In fact, for the past 10 years, he has tried on numerous occasions to
reach out to elected officials, both Republican and Democrat, so that
they can learn about the conditions of Somalis in Columbus. Almost all
refused.
Chambers is not surprised by this tepid response.
“The
electoral system is sort of set up in Columbus where entire communities
can be ignored,” she said. “It’s why I am so excited that Ismail almost
won. Elected officials need to be informed about the Somali community
because, let’s face it, unless Ismail or someone like him is in office,
they won’t really reach out on their own.”
*** When
Mohamed and I first met in early July, his mood was a bit somber. It
was soon after the U.S. Supreme Court upheld President Trump’s travel
ban, which targets seven mostly Muslim majority nations, including
Somalia. Mohamed’s second cousin, who lives in the U.S., was struggling
to figure out how, or if, she could ever see her husband again, given
that he lives in Somalia.
Mohamed’s legal
specialization is actually in personal injury law, not immigration, and
he was scrambling to figure out how to help. He was also struggling to
keep up with the flood of requests from Somalis across Ohio asking him
for advice about Trump’s travel ban.
Although he
can’t really prove this fact, he figures he is the only Somali bar
certified lawyer in Ohio, or at least the only Somali speaking lawyer in
the state. Herein might be his biggest challenge: figuring out what to
take on and what to decline. He hates that he has to make this choice,
but he realizes this is the responsibility of being, in his words, “the
first Somali this or that.”
In early October,
Mohamed and I spoke again and the shift in his mood was palpable. These
days, he exudes a giddy, infectious optimism. He sounds, at times, like a
cross between a hype-man for the Democratic Party and a commercial on
the importance of voting.
At the moment, he is
helping Democratic candidate Rich Cordray’s gubernatorial campaign.

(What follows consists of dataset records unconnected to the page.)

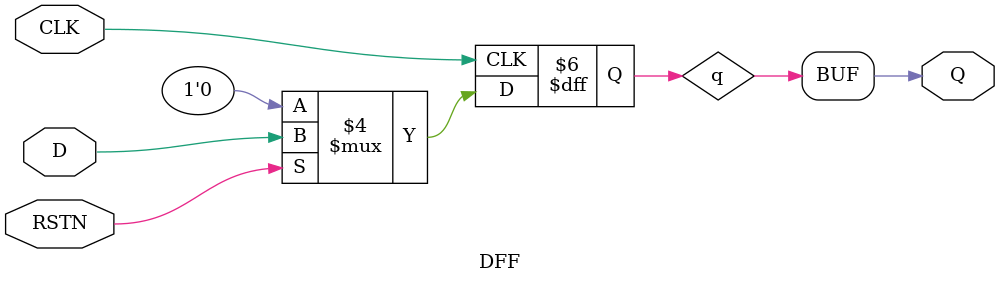
<source format=sv>
`timescale 1ns/100ps

module DFF
(
    input   CLK,
    input   RSTN,
    input   D,
    output  Q
);

    logic q;

    always_ff @(posedge CLK) begin
        if(!RSTN) begin
            q <= 1'b0;
        end
        else begin
            q <= D;
        end
    end

    assign Q = q;
endmodule

</source>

Cordray recently attended an event put on for him in Columbus by the
Somali community in which Cordray name-dropped Mohamed in his speech.

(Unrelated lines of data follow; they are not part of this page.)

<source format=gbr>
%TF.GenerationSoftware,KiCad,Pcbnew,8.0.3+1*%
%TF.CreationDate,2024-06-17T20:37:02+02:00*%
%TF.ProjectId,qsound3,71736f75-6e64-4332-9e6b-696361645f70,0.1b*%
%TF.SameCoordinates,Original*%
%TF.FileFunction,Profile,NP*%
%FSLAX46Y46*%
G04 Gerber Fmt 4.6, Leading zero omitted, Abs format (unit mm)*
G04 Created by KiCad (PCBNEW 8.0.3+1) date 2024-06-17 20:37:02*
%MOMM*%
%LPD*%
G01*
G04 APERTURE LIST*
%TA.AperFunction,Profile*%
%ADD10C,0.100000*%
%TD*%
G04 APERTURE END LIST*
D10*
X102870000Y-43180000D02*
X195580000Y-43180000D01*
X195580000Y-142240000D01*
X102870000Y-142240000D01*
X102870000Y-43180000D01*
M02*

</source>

Mohamed has also been contacted by federal, state and city candidates
who all want his help in the upcoming midterm elections. On Oct. 12, he
organized a meet-and-greet event for U.S. Senator Cory Booker of New
Jersey with the Somali community of Columbus at a Somali-owned cafe.

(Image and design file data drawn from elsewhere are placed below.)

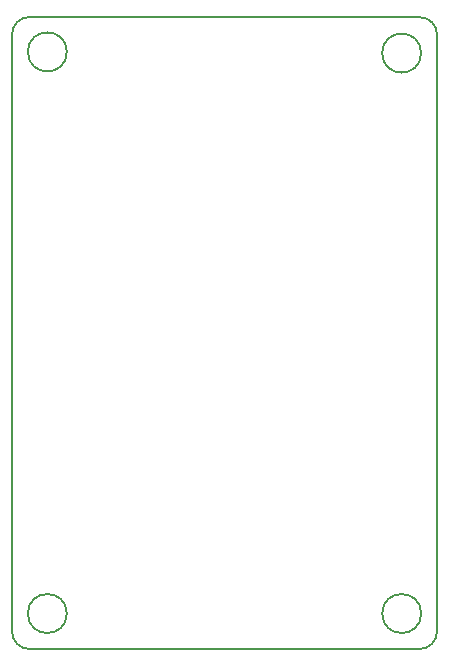
<source format=gbr>
%TF.GenerationSoftware,KiCad,Pcbnew,8.0.2*%
%TF.CreationDate,2024-11-06T18:52:59+01:00*%
%TF.ProjectId,pcb,7063622e-6b69-4636-9164-5f7063625858,rev?*%
%TF.SameCoordinates,Original*%
%TF.FileFunction,Profile,NP*%
%FSLAX46Y46*%
G04 Gerber Fmt 4.6, Leading zero omitted, Abs format (unit mm)*
G04 Created by KiCad (PCBNEW 8.0.2) date 2024-11-06 18:52:59*
%MOMM*%
%LPD*%
G01*
G04 APERTURE LIST*
%TA.AperFunction,Profile*%
%ADD10C,0.200000*%
%TD*%
G04 APERTURE END LIST*
D10*
X97000000Y-101000000D02*
X97000000Y-151500000D01*
X98500000Y-99500000D02*
X131500000Y-99500000D01*
X133000000Y-151500000D02*
X133000000Y-101000000D01*
X98500000Y-153000000D02*
X131500000Y-153000000D01*
X131500000Y-99500000D02*
G75*
G02*
X133000000Y-101000000I0J-1500000D01*
G01*
X97000000Y-101000000D02*
G75*
G02*
X98500000Y-99500000I1500000J0D01*
G01*
X98500000Y-153000000D02*
G75*
G02*
X97000000Y-151500000I0J1500000D01*
G01*
X133000000Y-151500000D02*
G75*
G02*
X131500000Y-153000000I-1500000J0D01*
G01*
X131650000Y-150000000D02*
G75*
G02*
X128350000Y-150000000I-1650000J0D01*
G01*
X128350000Y-150000000D02*
G75*
G02*
X131650000Y-150000000I1650000J0D01*
G01*
X101650000Y-150000000D02*
G75*
G02*
X98350000Y-150000000I-1650000J0D01*
G01*
X98350000Y-150000000D02*
G75*
G02*
X101650000Y-150000000I1650000J0D01*
G01*
X131650000Y-102550000D02*
G75*
G02*
X128350000Y-102550000I-1650000J0D01*
G01*
X128350000Y-102550000D02*
G75*
G02*
X131650000Y-102550000I1650000J0D01*
G01*
X101650000Y-102450000D02*
G75*
G02*
X98350000Y-102450000I-1650000J0D01*
G01*
X98350000Y-102450000D02*
G75*
G02*
X101650000Y-102450000I1650000J0D01*
G01*
M02*

</source>
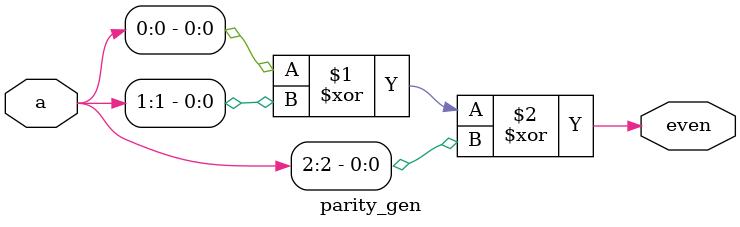
<source format=v>
module parity_gen(even,a);
    input [2:0] a;
    output even;
    assign even= a[0] ^ a[1] ^ a[2];    
endmodule

</source>
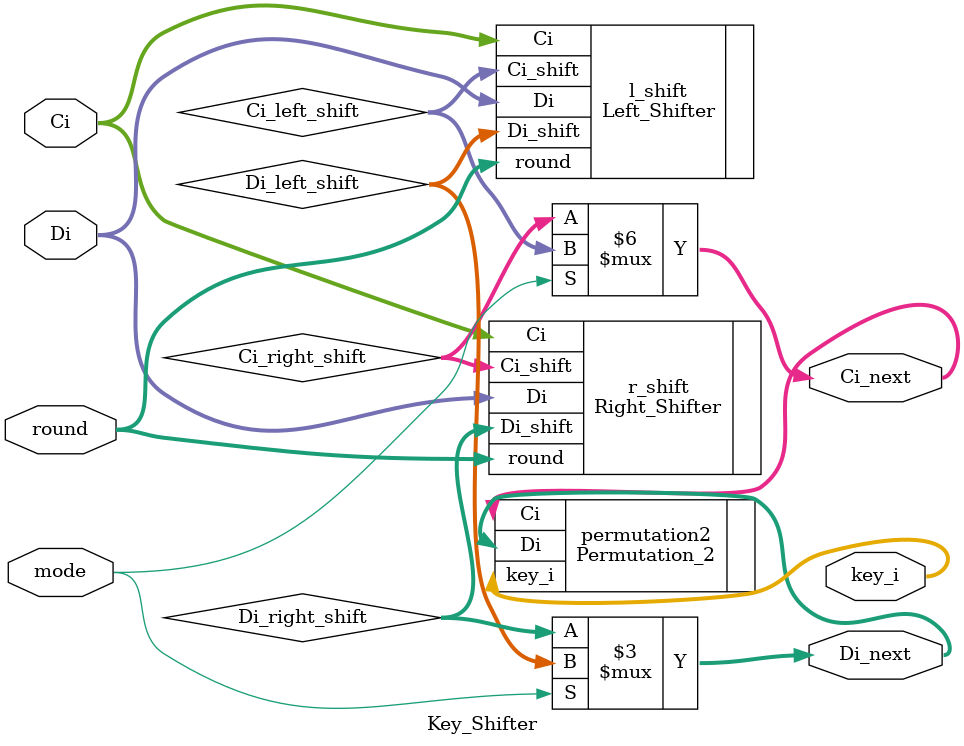
<source format=sv>
/***********************************************************************************************************************
 * Key_Shifter Module
 * ---------------------------------------------------------------------------------------------------------------------
 * This module will handle all key rotations and permutations in order to compute the round key which will be applied
 * to the corresponding DES encryption round. The key partitions for the next round of key rotations will be output as
 * well.
 **********************************************************************************************************************/
module Key_Shifter #()(
	input  mode,
	input  bit[3:0]  round,
	input  bit[27:0] Ci,
	input  bit[27:0] Di,
	output bit[27:0] Ci_next,
	output bit[27:0] Di_next,
	output bit[47:0] key_i);
	
	
	logic [27:0] Ci_left_shift;
	logic [27:0] Di_left_shift;
	logic [27:0] Ci_right_shift;
	logic [27:0] Di_right_shift;
	
	
	Left_Shifter l_shift(
		.round   (round),
		.Ci      (Ci),
		.Di      (Di),
		.Ci_shift(Ci_left_shift),
		.Di_shift(Di_left_shift));
		
	Right_Shifter r_shift(
		.round   (round),
		.Ci      (Ci),
		.Di      (Di),
		.Ci_shift(Ci_right_shift),
		.Di_shift(Di_right_shift));
	
	
	always_comb
	begin
		if (mode)
		begin
			Ci_next = Ci_left_shift;
			Di_next = Di_left_shift;
		end
		else
		begin
			Ci_next = Ci_right_shift;
			Di_next = Di_right_shift;
		end
	end
	
	
	Permutation_2 permutation2(
		.Ci   (Ci_next),
		.Di   (Di_next),
		.key_i(key_i));
	
	
endmodule
</source>
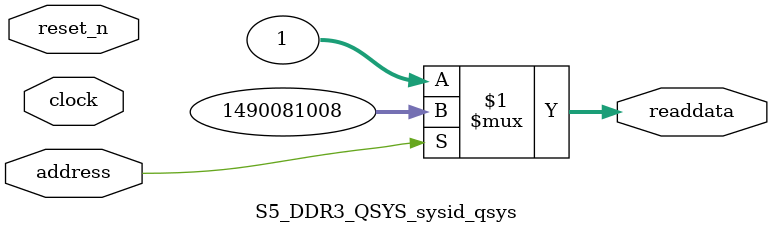
<source format=v>



// synthesis translate_off
`timescale 1ns / 1ps
// synthesis translate_on

// turn off superfluous verilog processor warnings 
// altera message_level Level1 
// altera message_off 10034 10035 10036 10037 10230 10240 10030 

module S5_DDR3_QSYS_sysid_qsys (
               // inputs:
                address,
                clock,
                reset_n,

               // outputs:
                readdata
             )
;

  output  [ 31: 0] readdata;
  input            address;
  input            clock;
  input            reset_n;

  wire    [ 31: 0] readdata;
  //control_slave, which is an e_avalon_slave
  assign readdata = address ? 1490081008 : 1;

endmodule



</source>
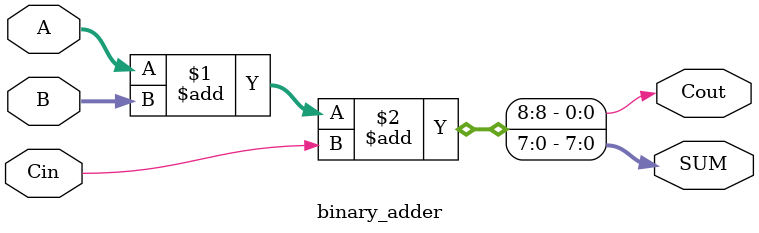
<source format=v>
module binary_adder (A,B,Cin,SUM,Cout);
  input [7:0] A,B;
  input Cin;
  output [7:0] SUM;
  output Cout;
    assign {Cout,SUM} = A + B + Cin;
endmodule

</source>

“I am really pleased,” Mohamed said. “Democrats are really stepping up their outreach to Somalis.”
I
asked Mohamed if Republicans were making similar overtures to the
Somali community and Mohamed said he was “not aware of anything.”
He
would not be opposed to it, though, as Mohamed’s game is not so much
ideological as it is about getting Somalis in the room and seen and
heard by elected officials.
So far, his efforts are
already paying dividends. Much to his delight, some of Mohamed’s Somali
friends in Columbus have decided to run for office, perhaps as early as
2020. He also recently learned that there is a Somali-American college
student in Cleveland who might be starting law school soon.
What, I asked him, would he tell this Somali-American student, if he could find her?
“Do it,” he said. “We need your voice. And also, I don’t want to be the only one.”
Zahir Janmohamed is pursuing an MFA in fiction at the University of Michigan. He lived in Columbus from 2017 to 2018.